Stored data:

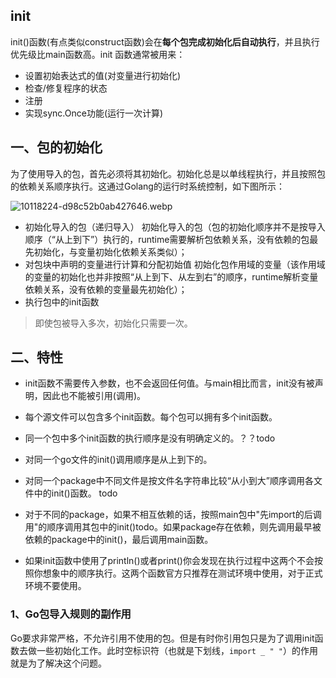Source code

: ## init
init()函数(有点类似construct函数)会在**每个包完成初始化后自动执行**，并且执行优先级比main函数高。init 函数通常被用来：
* 设置初始表达式的值(对变量进行初始化)
* 检查/修复程序的状态
* 注册
* 实现sync.Once功能(运行一次计算)

## 一、包的初始化
为了使用导入的包，首先必须将其初始化。初始化总是以单线程执行，并且按照包的依赖关系顺序执行。这通过Golang的运行时系统控制，如下图所示：

![10118224-d98c52b0ab427646.webp](https://pic.imgdb.cn/item/622f53655baa1a80abe79dfa.png)

* 初始化导入的包（递归导入）
    初始化导入的包（包的初始化顺序并不是按导入顺序（“从上到下”）执行的，runtime需要解析包依赖关系，没有依赖的包最先初始化，与变量初始化依赖关系类似）；
* 对包块中声明的变量进行计算和分配初始值
    初始化包作用域的变量（该作用域的变量的初始化也并非按照“从上到下、从左到右”的顺序，runtime解析变量依赖关系，没有依赖的变量最先初始化）；
* 执行包中的init函数

> 即使包被导入多次，初始化只需要一次。

## 二、特性
* init函数不需要传入参数，也不会返回任何值。与main相比而言，init没有被声明，因此也不能被引用(调用)。
* 每个源文件可以包含多个init函数。每个包可以拥有多个init函数。
* 同一个包中多个init函数的执行顺序是没有明确定义的。？？todo
* 对同一个go文件的init()调用顺序是从上到下的。
* 对同一个package中不同文件是按文件名字符串比较“从小到大”顺序调用各文件中的init()函数。 todo
* 对于不同的package，如果不相互依赖的话，按照main包中"先import的后调用"的顺序调用其包中的init()todo。如果package存在依赖，则先调用最早被依赖的package中的init()，最后调用main函数。

* 如果init函数中使用了println()或者print()你会发现在执行过程中这两个不会按照你想象中的顺序执行。这两个函数官方只推荐在测试环境中使用，对于正式环境不要使用。

### 1、Go包导入规则的副作用
Go要求非常严格，不允许引用不使用的包。但是有时你引用包只是为了调用init函数去做一些初始化工作。此时空标识符（也就是下划线，`import _ " "`）的作用就是为了解决这个问题。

**Task brief:**
Within the records above, tally the lines that contain "todo". Give the total and nothing more.

**Reply to the task:**
3